MR52A-03
Kinetics of interlayer ion migration in non-swelling clays: An atomic-scale study

Friday, 18 December 2015: 10:50
301 (Moscone South)
Kedarnath Kolluri, Lawrence Berkeley National Laboratory, Berkeley, CA, United States and Laura Nielsen Lammers, University of California Berkeley, Berkeley, CA, United States
Abstract:
Clay-rich geologic repositories serve as hosts for fossil methane reserves and as traps for contaminant radionuclides and sequestered CO2. Despite the abundance of non-swelling clay minerals in sedimentary formations, the mechanisms of ion exchange and mass transport mediated by these minerals are not well understood. Ion exchange kinetics in collapsed clays are characterized by a long tail of slow exchange, which suggests that interlayer ions can exchange with the bulk solution. Recent High-Resolution TEM evidence suggests that Cs+ ion exchange K+ in collapsed interlayers leads to interstratified structures, where entire interlayers are completely exchanged while others remain pristine [Okamura T et al., (2005) Microscopy 6365-72]. This phenomenon could be explained by kinetic feedbacks arising when a larger ion substitutes for a smaller one, although the details of this exchange mechanism are currently unknown.

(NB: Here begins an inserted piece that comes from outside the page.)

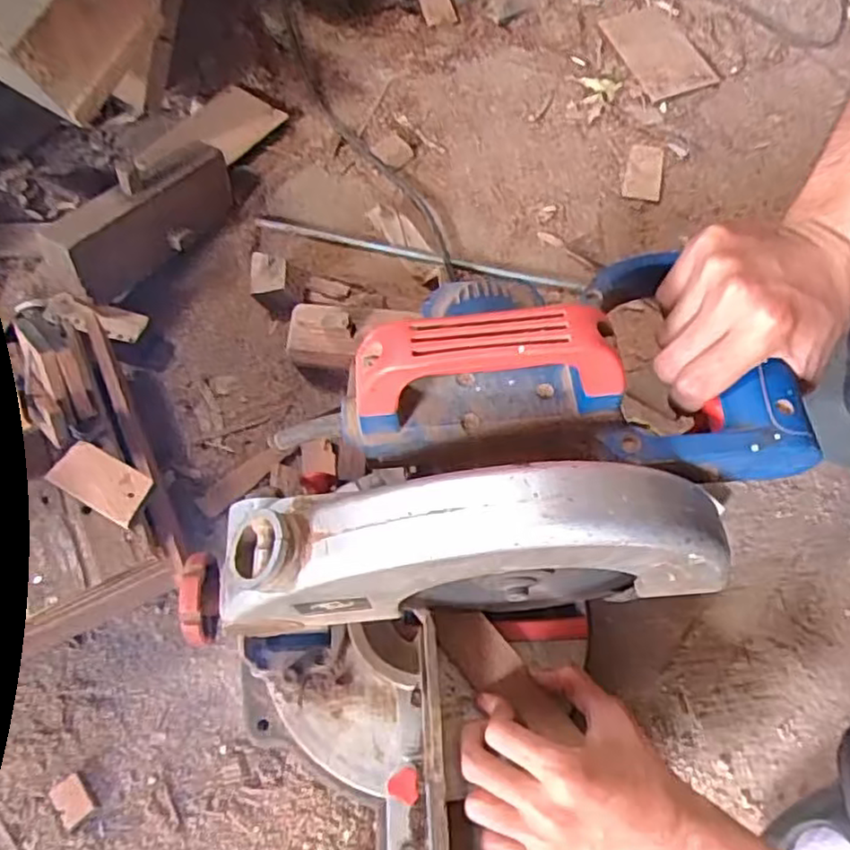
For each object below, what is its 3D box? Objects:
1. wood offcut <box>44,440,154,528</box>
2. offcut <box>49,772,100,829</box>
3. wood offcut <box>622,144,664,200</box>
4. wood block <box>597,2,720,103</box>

We investigated the kinetics and mechanisms of interlayer cation migration in illite (K0.7Al2[Al0.7Si3.3O10](OH)2) using molecular simulations. A Monte Carlo scheme was used to distribute interlayer K ions, and these ions were found to prefer sites neighboring two or more Al3+ substitutions in the tetrahedral sheets. Interlayer K+ ion migration between stable ditrigonal cavity sites was observed directly in molecular dynamics simulations performed at temperatures ranging from 500 K to 900 K and at constant volume. The Climbing Image Nudged Elastic Band method was used to determine the activation energy barrier on 660 K+ ion migration paths. Interlayer ions were observed to migrate between stable lattice sites with migration barriers of 2.35 ± 1.06 eV. Only about 20% of this variation is statistically explained by the distribution of charge deficit sites in the layer caused by Al3+ substitution for Si4+. Remarkably, we find that migration barriers decrease as we increase interlayer spacing. These results suggest that frayed edge sites – local regions with larger interlayer spacing commonly caused by weathering – can help accelerate ion mobility by lowering the migration barrier in their vicinity, possibly facilitating ion interstratification in collapsed clays. We discuss the limitations of our molecular simulations and how we may overcome them using electronic structure methods.